Democratic art, by its very existence, offers a subversive challenge to economic inequality. That’s why it’s important, ultimately, to preserve art forms that don’t cater to such class divisions. If the Koch Brothers suddenly decide they’re interested in Batman, that’s great. They can shell out four bucks for the latest Snyder and Capullo issue and read the same story as everyone else. And so long as we all know there isn’t an opportunity for them to “buy their way” into a better version of the same story, it makes it easier to ask other questions too. If they can’t buy a better comic book, then why are they able to buy better health care? Why should their kids get to go to better schools?
But even if you don’t care about the social or political dynamics, think about what these types of class divisions do to us as consumers. I’ll always remember the first computer I ever bought. It was from one of those companies where you custom order exactly what you want. However, with each step of what seemed like an endless barrage of technical options, I was confronted with a multi-tiered choice on things like memory, speed, and graphics.
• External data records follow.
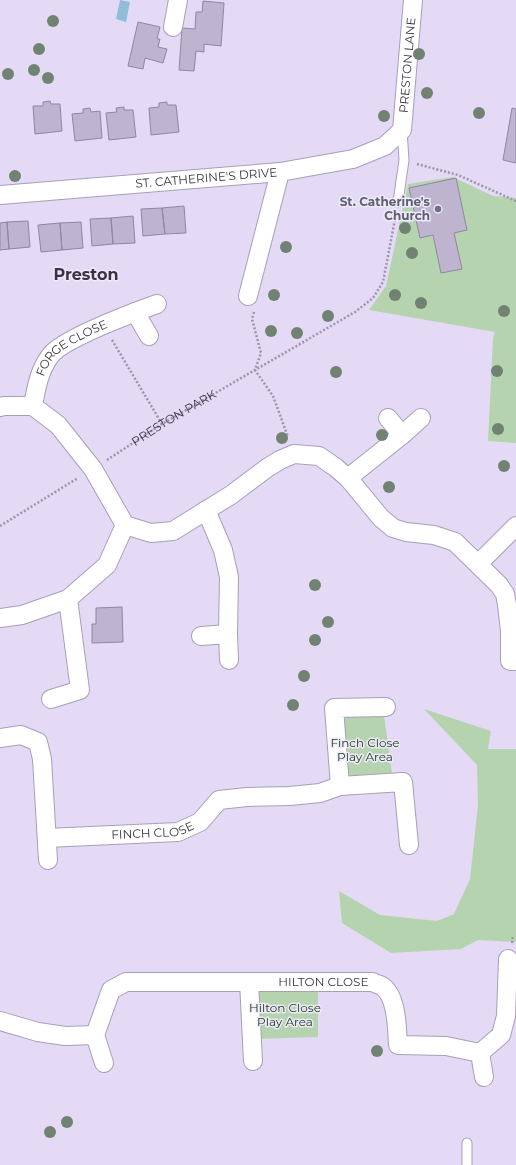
<svg xmlns="http://www.w3.org/2000/svg" width="516" height="1165" font-family="Montserrat,sans-serif">
<style>
.green{fill:#b6d3b0}
.water{fill:#90bed8}
.building{fill:#beb4d0;stroke:#9086a0}
.lines{fill:none;stroke-linecap:round;stroke-linejoin:round}
.lane-casing{stroke:#a89eb9;stroke-width:11}
.street-casing{stroke:#a89eb9;stroke-width:20}
.path{stroke:#9c95aa;stroke-width:2.5;stroke-dasharray:2 2;stroke-linecap:butt}
.lane{stroke:#fff;stroke-width:9}
.street{stroke:#fff;stroke-width:18}
.tree{fill:#708372}
.worship-dot{fill:#6b7280;stroke:#f0e8ff;stroke-width:1.5}
.labels{text-anchor:middle;stroke-width:3;stroke-linejoin:round;paint-order:stroke}
.street-label{font-size:12px;fill:#393540;stroke:#f0e8ff}
.worship-label{font-size:12px;font-weight:bold;fill:#5b616d;stroke:#f0e8ff;text-anchor:end}
.park-label{font-size:12px;fill:#113b06;stroke:#f0e8ff}
.district-label{font-size:16px;font-weight:bold;fill:#393540;stroke:#f0e8ff}
</style>
<rect width="100%" height="100%" fill="#e4daf6"/>
<!-- green -->
<path class="green" d="M453,177l40,19 23,2v245l-28,-2 5,-103 2,-6 -126,-22 17,-24 22,-102z
M424,709l67,22 -3,18h28v193l-38,-2 -17,9 -70,4 -49,-30 -3,-32 41,24 57,6 17,-7 16,-35 8,-74 -1,-40z
M348,715h36l8,58 -48,3 -3,-53z
M254,992h64v45l-62,2z"/>
<!-- water -->
<path class="water" d="M120,0l10,2 -4,20 -10,-3z"/>
<!-- building -->
<path class="building" d="M203,1l21,2 -3,43 -17,-2v8l-8,-1 -2,20 -15,-1 3,-42 13,1 1,-17h6z
M138,22l22,5 -3,12h3l-2,8 9,2 -4,14 -18,-5 -2,11 -15,-3z
M50,101l1,3h9l2,27 -27,3 -2,-28h10v-4z
M167,102v3h9l3,27 -28,3 -2,-27 10,-1v-4z
M124,107v3h9l3,27 -27,3 -3,-27 11,-1 -1,-4z
M90,108l1,4 9,-1 2,27 -27,3 -3,-27 11,-1v-4z
M512,108l4,1v54l-13,-3z
M456,178l11,52 -13,3 8,36 -21,4 -8,-38 -13,3 -11,-50z
M184,206l2,27 -21,1 -3,-26z
M162,208l3,26 -22,2 -2,-27z
M133,216l2,27 -22,1 -2,-26z
M111,218l2,26 -21,2 -2,-27z
M28,221l2,26 -21,2 -2,-27z
M7,222l2,27 -9,1v-27z
M81,222l2,26 -21,2 -2,-27z
M60,223l2,27 -21,2 -3,-27z
M122,607l1,35 -31,1v-19h4v-16z"/>
<g class="lines">
<defs>
<path id="lane" d="M398,202l6,-42 -2,-30
M467,1143v22"/>
<g id="street">
<path d="M173,27l5,-27"/>
<path id="s2" d="M0,195l280,-23 73,-13 32,-13 17,-16 11,-130"/>
<path d="M248,296l32,-124"/>
<path d="M135,312l14,24"/>
<path id="s3" d="M33,406c3,-17 6,-35 17,-50 12,-17 85,-44 107,-52"/>
<path d="M0,407l4,-1h29l25,19 35,44 32,56 26,8 22,-2 58,-36 36,-27 13,-8 14,-6 25,2 16,11 13,11 33,40 12,10 13,4 28,3 21,7 44,43 6,9 2,11 3,26v30h6"/>
<path d="M388,418l14,17"/>
<path d="M348,478l54,-43 19,-17"/>
<path d="M206,510l17,40 6,27 -1,57 1,26"/>
<path d="M478,564l38,-38"/>
<path d="M0,618l22,-3 46,-16 39,-34 18,-40"/>
<path d="M201,636l27,-2"/>
<path d="M51,699l29,-9 -12,-91"/>
<path d="M0,738l21,-3 17,7 4,17 6,101"/>
<path d="M340,786l-6,-78 52,-1"/>
<path id="s4" d="M47,838l131,-6 22,-10 19,-22 28,-3 43,-1 30,-3 20,-7 63,-4 6,63"/>
<path d="M249,982l4,79"/>
<path id="s5" d="M0,1021l38,11 27,4 30,-1 16,-45 15,-8h247c2,2 6,2 9,4 15,10 15,42 16,59l48,1 34,7 21,-18 5,-19 2,-57"/>
<path d="M95,1035l9,28"/>
<path d="M480,1053l4,24"/>
</g>
</defs>
<!-- lane casing -->
<use href="#lane" class="lane-casing"/>
<!-- street casing -->
<use href="#street" class="street-casing"/>
<!-- path -->
<g class="path">
<path d="M417,164l41,11 58,26"/>
<path d="M254,312l-2,7 9,34 -6,17 18,26 15,41"/>
<path d="M112,340l50,84"/>
<path id="s1" d="M107,460l55,-36 193,-112 18,-14 10,-16 13,-68"/>
<path d="M0,526l78,-48"/>
<path d="M512,943l1,-7"/>
</g>
<!-- lane -->
<use href="#lane" class="lane"/>
<!-- street -->
<use href="#street" class="street"/>
</g>
<!-- trees -->
<g class="tree">
<circle cx="53" cy="21" r="6"/>
<circle cx="39" cy="49" r="6"/>
<circle cx="419" cy="54" r="6"/>
<circle cx="34" cy="70" r="6"/>
<circle cx="8" cy="74" r="6"/>
<circle cx="48" cy="78" r="6"/>
<circle cx="427" cy="93" r="6"/>
<circle cx="479" cy="113" r="6"/>
<circle cx="384" cy="116" r="6"/>
<circle cx="15" cy="176" r="6"/>
<circle cx="405" cy="228" r="6"/>
<circle cx="286" cy="247" r="6"/>
<circle cx="412" cy="253" r="6"/>
<circle cx="274" cy="295" r="6"/>
<circle cx="395" cy="295" r="6"/>
<circle cx="421" cy="303" r="6"/>
<circle cx="504" cy="311" r="6"/>
<circle cx="328" cy="316" r="6"/>
<circle cx="271" cy="331" r="6"/>
<circle cx="297" cy="333" r="6"/>
<circle cx="497" cy="371" r="6"/>
<circle cx="336" cy="372" r="6"/>
<circle cx="498" cy="429" r="6"/>
<circle cx="382" cy="435" r="6"/>
<circle cx="282" cy="438" r="6"/>
<circle cx="504" cy="466" r="6"/>
<circle cx="389" cy="487" r="6"/>
<circle cx="315" cy="585" r="6"/>
<circle cx="328" cy="622" r="6"/>
<circle cx="315" cy="640" r="6"/>
<circle cx="304" cy="676" r="6"/>
<circle cx="293" cy="705" r="6"/>
<circle cx="377" cy="1051" r="6"/>
<circle cx="67" cy="1122" r="6"/>
<circle cx="50" cy="1132" r="6"/>
</g>
<!-- markers -->
<circle class="worship-dot" cx="438" cy="209" r="4"/>
<g class="labels">
<!-- street labels -->
<g class="street-label">
<text dy="4" stroke="none"><textPath href="#s2" startOffset="478">PRESTON LANE</textPath></text>
<text dy="4" stroke="none"><textPath href="#s2" startOffset="207">ST. CATHERINE'S DRIVE</textPath></text>
<text dy="4" stroke="none"><textPath href="#s3" startOffset="75">FORGE CLOSE</textPath></text>
<text dy="4" stroke="none"><textPath href="#s1" startOffset="79">PRESTON PARK</textPath></text>
<text dy="4" stroke="none"><textPath href="#s4" startOffset="106">FINCH CLOSE</textPath></text>
<text dy="4" stroke="none"><textPath href="#s5" startOffset="359">HILTON CLOSE</textPath></text>
</g>
<!-- worship labels -->
<g class="worship-label">
<text x="430" y="206">St. Catherine's<tspan x="430" dy="14">Church</tspan></text>
</g>
<!-- park labels -->
<g class="park-label">
<text x="365" y="747">Finch Close<tspan x="365" dy="14">Play Area</tspan></text>
<text x="285" y="1012">Hilton Close<tspan x="285" dy="14">Play Area</tspan></text>
</g>
<!-- district labels -->
<g class="district-label">
<text x="86" y="280">Preston</text>
</g>
</g>
</svg>
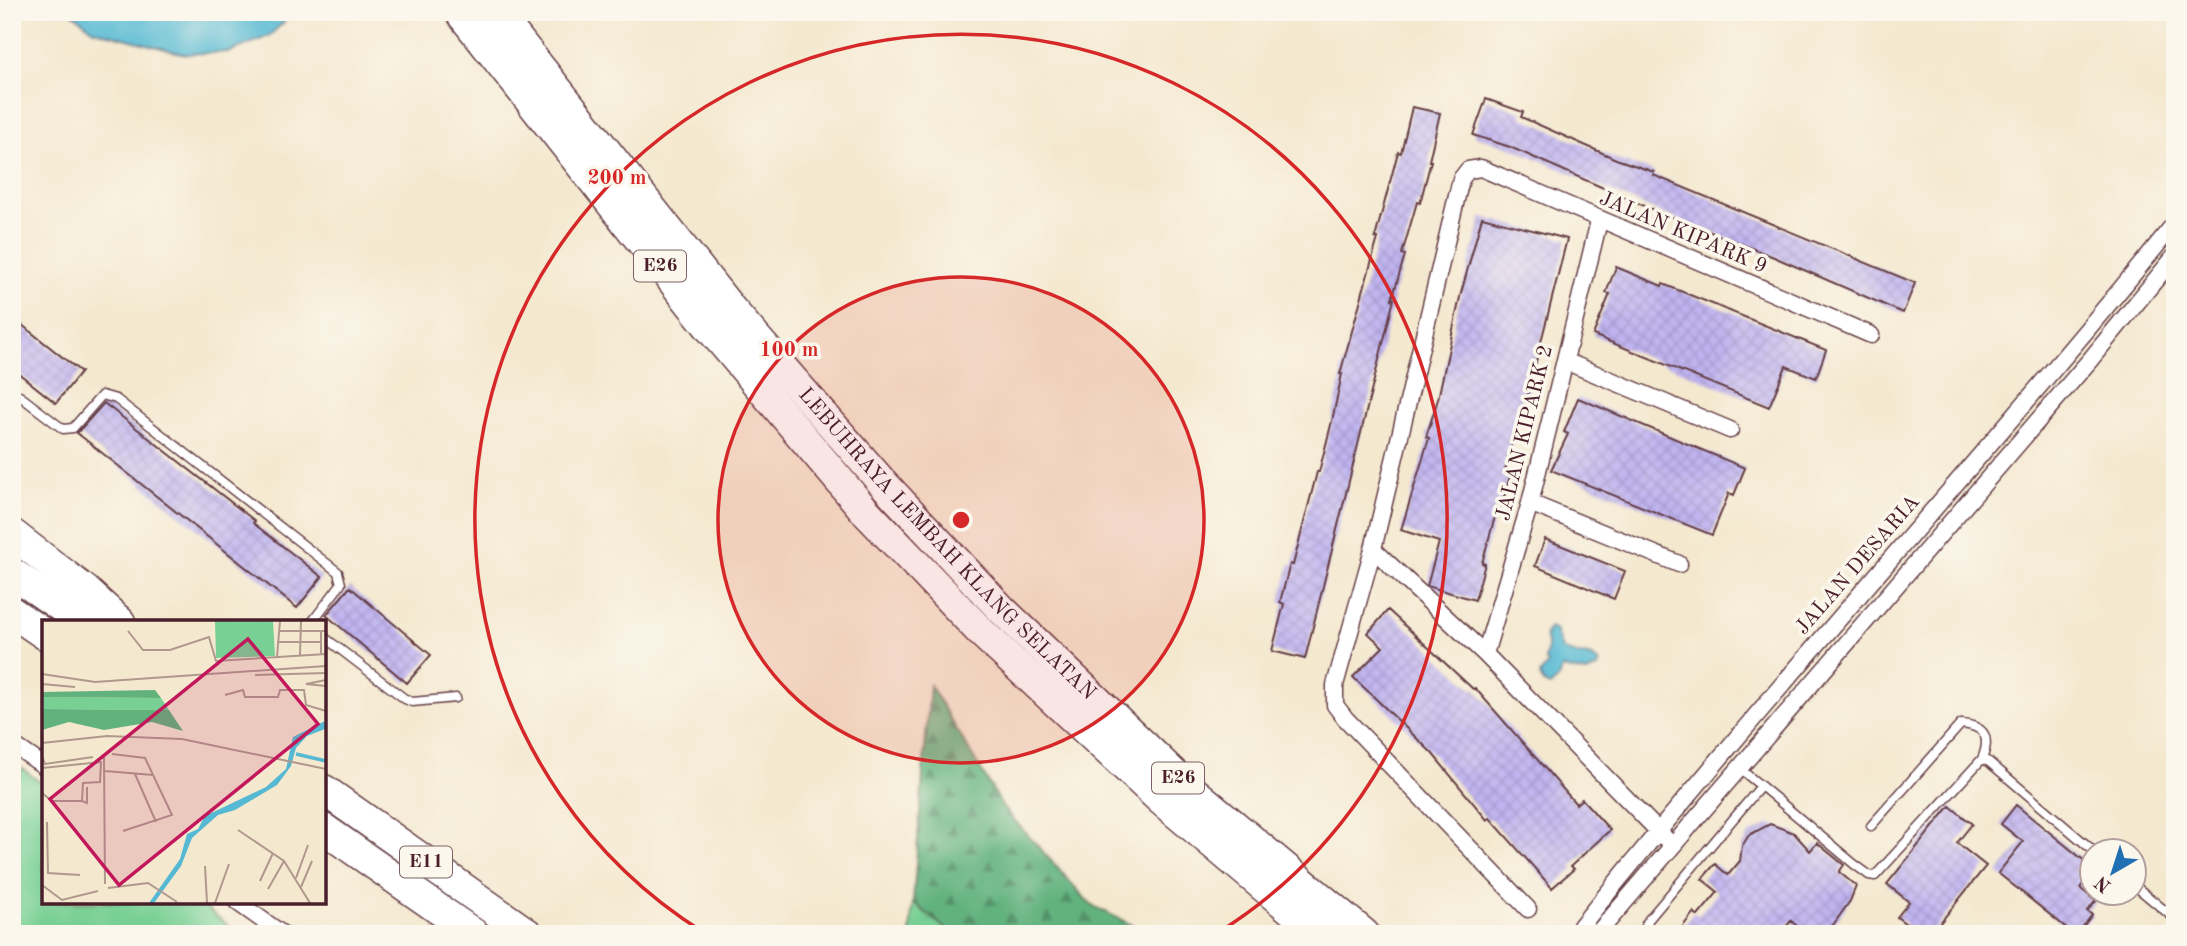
<svg xmlns="http://www.w3.org/2000/svg" width="2187" height="946" viewBox="0 0 2187 946" font-family="'Old Standard TT',serif">
<defs>
<pattern id="grass-tufts" width="24" height="20" patternUnits="userSpaceOnUse" patternTransform="scale(1.75)"><rect width="24" height="20" fill="#79d095"/><path d="M3 7l-1-3M5 7V3M7 7l1-3M15 17l-1-3M17 17v-4M19 17l1-3" fill="none" stroke="#6ab281"/></pattern>
<pattern id="forest-firs" width="22" height="20" patternUnits="userSpaceOnUse" patternTransform="scale(1.75)"><rect width="22" height="20" fill="#62b27e"/><path d="M5 1l3.5 6h-7zM16 11l3.5 6h-7z" fill="#539067"/></pattern>
<pattern id="building-cross-hatch" width="8" height="8" patternUnits="userSpaceOnUse" patternTransform="scale(1.75)"><rect width="8" height="8" fill="#c0b4f0"/><path d="M0 0l8 8M0 8l8-8" fill="none" stroke="#a69ace"/></pattern>
</defs>
<rect width="100%" height="100%" fill="#fbf7ec"/>
<filter id="ink" filterUnits="userSpaceOnUse"><feTurbulence type="fractalNoise" baseFrequency=".0143" numOctaves="2"/><feDisplacementMap in="SourceGraphic" scale="14" xChannelSelector="R" yChannelSelector="G"/><feConvolveMatrix kernelMatrix="1 2 1 2 8 2 1 2 1" color-interpolation-filters="sRGB"/></filter>
<filter id="wash" filterUnits="userSpaceOnUse"><feTurbulence type="fractalNoise" baseFrequency=".00686" numOctaves="4" result="noise"/><feDisplacementMap in="SourceGraphic" scale="28" xChannelSelector="R" yChannelSelector="G"/><feGaussianBlur stdDeviation="1.57" result="paint"/><feColorMatrix in="noise" values="0 0 0 0 0 0 0 0 0 0 0 0 0 0 0 0 0 1.4 0 .05"/><feComposite in="paint" operator="in"/></filter>
<g filter="url(#wash)">
<rect width="100%" height="100%" fill="#f4e8cf"/>
<path fill="url(#grass-tufts)" stroke="#627860" stroke-width="2" d="M913,902L952,934H910Z"/>
<path fill="url(#forest-firs)" stroke="#566854" stroke-width="2" d="M930,685L1004,809L1091,905L1150,934H952L913,902Z"/>
<path fill="#79d095" stroke="#627860" stroke-width="2" d="M12,761L44,785V902H198L239,934H12Z"/>
<path fill="#55b9d3" stroke="#506c7f" stroke-width="2" d="M54,12H295L269,36L230,52L184,54L94,30L71,12Z
M1550,628L1555,629L1562,649C1574,659 1589,650 1599,663L1597,668L1587,673L1562,668L1559,678L1551,686C1544,685 1541,681 1540,674L1548,664L1545,660C1545,655 1548,650 1547,645C1547,637 1542,634 1550,628Z"/>
<g id="blocks">
<path fill="url(#building-cross-hatch)" d="M1486,99L1523,112L1521,117L1616,159L1654,172L1653,175L1915,283L1903,313L1774,257L1649,208L1510,147L1473,135Z
M1412,107L1440,113L1429,161H1431L1420,203L1417,202L1402,254L1405,255L1392,299H1394L1305,659L1272,651L1284,604L1280,602L1290,564L1293,565L1317,472H1319L1332,421L1342,374H1340L1378,238H1375L1398,152L1401,153Z
M1482,217L1567,239L1523,413H1520L1505,471L1511,473L1501,507L1498,506L1482,563L1485,564L1475,600L1427,586L1439,542L1401,530L1429,438L1426,437L1438,399L1460,297Z
M1616,267L1662,286L1663,284L1826,350L1816,378L1786,366L1769,407L1593,335L1610,294L1606,293Z
M12,317L81,372L56,403L12,368Z
M1578,398L1745,468L1734,495L1729,493L1712,535L1551,470L1568,434L1564,432Z
M104,403L255,521L253,523L322,577L297,608L77,433Z
M1545,539L1625,571L1614,599L1535,566Z
M350,587L431,655L407,683L326,615Z
M1388,610L1473,689L1475,688L1576,804L1582,799L1610,830L1571,866L1574,869L1552,888L1490,818L1487,820L1432,753L1353,677L1383,647L1368,633Z
M2016,805L2092,867V872L2080,888L2096,901L2087,911L2092,915L2077,934H2074L1998,873L2023,842L2001,824Z
M1950,806L1972,824L1957,843L1986,866L1931,934H1898L1906,924L1897,917L1909,902L1887,884Z
M1770,824L1794,833L1810,851L1817,843L1844,865L1839,872L1856,886L1850,901L1833,925L1818,934H1807L1791,921L1780,934H1677L1694,912L1698,916L1718,892L1702,879L1715,864L1728,875L1740,861L1742,846L1749,835Z"/>
</g>
</g>
<g filter="url(#ink)">
<use href="#blocks" fill-opacity="0" stroke="#643d44" stroke-width="2"/>
<g fill="none" stroke-linecap="round" stroke-linejoin="round">
<defs>
<path id="service" d="M12,390L63,429L73,428L102,395L116,399L338,572L341,584L312,622
M324,637L405,699L412,702L456,698
M1740,769L1761,786
M1871,826L1961,724C1985,726 1991,737 1982,759
M2134,885L2175,919
M1650,934L1645,926L1649,919L1761,786L1854,864L1869,875L1875,876L1982,759L1989,762L2095,852"/>
<path id="minor" d="M1565,361L1730,430
M1530,503L1679,564
M1373,549L1485,654L1666,839
M1485,654L1530,503L1599,221
M12,744L44,766
M237,902L282,934
M1528,909L1345,718L1335,705V685L1373,549L1461,179L1468,170L1481,168L1871,335
M1591,934L1581,926C1773,687 1982,461 2175,223
M1597,934L2090,360L2175,256"/>
<g id="motorway">
<path d="M460,12L710,328L867,513L981,632L1161,800L1320,934"/>
<path id="s1" d="M496,12L730,308L881,481L1002,610L1181,781L1364,934"/>
<path d="M12,534L86,591L120,622"/>
<path d="M12,573L83,622"/>
<path d="M12,612L44,634"/>
<path d="M324,790L528,934"/>
<path d="M324,829L474,934"/>
</g>
</defs>
<use href="#service" stroke="#643d44" stroke-width="11"/>
<use href="#minor" stroke="#643d44" stroke-width="19"/>
<use href="#motorway" stroke="#643d44" stroke-width="33"/>
<use href="#service" stroke="#fff" stroke-width="8"/>
<use href="#minor" stroke="#fff" stroke-width="16"/>
<use href="#motorway" stroke="#fff" stroke-width="30"/>
</g>
</g>
<circle cx="961" cy="520" r="243" fill="#d62828" fill-opacity=".12"/>
<g fill="none" stroke="#d62828" stroke-width="3.5">
<circle cx="961" cy="520" r="243"/>
<path d="M703 932A486 486 0 1 1 1219 932"/>
</g>
<g text-anchor="middle" dominant-baseline="central" stroke-width="7" stroke-linejoin="round" paint-order="stroke">
<g fill="#fbf7ec" stroke="#7f6065" stroke-width="2">
<rect x="634" y="250.5" width="52" height="31" rx="5"/>
<rect x="1152" y="762.5" width="52" height="31" rx="5"/>
<rect x="400" y="846.5" width="52" height="31" rx="5"/>
</g>
<g font-size="19" font-weight="bold" fill="#4a1f2b">
<text x="660" y="266">E26</text>
<text x="1178" y="778">E26</text>
<text x="426" y="862">E11</text>
</g>
<g font-size="21" fill="#4a1f2b" stroke="#fbf7ec">
<text transform="translate(1683 233) rotate(23)">JALAN KIPARK 9</text>
<text transform="translate(1525 433) rotate(-76)">JALAN KIPARK 2</text>
<text stroke="none"><textPath href="#s1" startOffset="698">LEBUHRAYA LEMBAH KLANG SELATAN</textPath></text>
<text transform="translate(1858 565) rotate(-49)">JALAN DESARIA</text>
</g>
</g>
<g transform="translate(42 620)">
<rect width="284" height="284" fill="#f4e8cf"/>
<path d="M0,77L119,78L127,90L0,89Z" fill="#79d095"/>
<path d="M113,70L119,78L0,77V72ZM0,89L127,90L141,111L110,102L62,110L27,102L0,110Z" fill="#62b27e"/>
<path d="M173,1H231L233,36L174,38Z" fill="#79d095"/>
<path d="M283,101V109L265,116L254,128L249,146L235,165L193,190L176,195L150,218L139,246L112,283H107L138,239L145,214L156,209L163,196L224,167L244,149L251,117Z" fill="#55b9d3"/>
<path fill="none" stroke="#55b9d3" stroke-width="3.5" d="M254,134L284,141"/>
<path fill="none" stroke="#b0988d" stroke-width="2" d="M86,11L101,30H128L167,17L174,41L284,34M237,11H284M235,22H279M279,34V11M258,35L259,1M235,37L238,1M0,54L53,62L284,46M213,55L284,53M284,60L264,64L284,66M0,64L33,67M183,75L201,70L203,77H236L238,70H262L264,85L284,91M0,123L65,116L140,119L284,149M70,134L103,138L130,195L81,211M0,136L3,144L51,137M62,136L63,264M0,148L59,142L58,162L41,163L40,181H10L0,173M63,151L111,155M93,154L114,202M40,181L45,183V167M5,202L6,253L38,255M196,210L242,241L268,283M163,246L165,283M254,258L266,225M218,261L231,233M0,265L20,280L56,271M259,267L270,241M66,268L106,263L135,282M226,269L242,241M173,283L187,244"/>
<path fill="#c2185b" fill-opacity="0.15" stroke="#c2185b" stroke-width="3.5" d="M206,19L276,104L77,265L8,179Z"/>
<rect width="284" height="284" fill="none" stroke="#4a1f2b" stroke-width="3.5"/>
</g>
<circle cx="961" cy="520" r="10" fill="#d62828" stroke="#fbf7ec" stroke-width="3.5"/>
<g font-size="21" text-anchor="middle" font-weight="bold" fill="#d62828" stroke="#fbf7ec" stroke-width="7" stroke-linejoin="round" paint-order="stroke">
<text x="617" y="184">200 m</text>
<text x="789" y="356">100 m</text>
</g>
<rect width="2187" height="946" fill="none" stroke="#fbf7ec" stroke-width="42"/>
<g transform="translate(2113 872) rotate(219)"><circle r="33" fill="#fbf7ec" stroke="#b4a19f" stroke-width="2"/>
<path d="M0-5L12 26L0 18L-12 26Z" fill="#1f6fb2"/>
<text y="-10" font-size="19" font-weight="bold" text-anchor="middle" fill="#4a1f2b">N</text>
</g>
</svg>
Even though it was one of the most expensive purchases I had ever made, by the time I was through it felt tainted. I was keenly aware, not of all the wonderful things the new computer could do, but rather of all the compromises I had felt forced to make. I never did much like that computer.
Do we really want to live in a world where every time we pull out our copy of Watchmen we’re second guessing whether there might be a better Watchmen reading experience out there for just a few dollars more? That creates a perpetual feeling of dissatisfaction, and I don’t like feeling dissatisfied. Especially not about the stuff I love.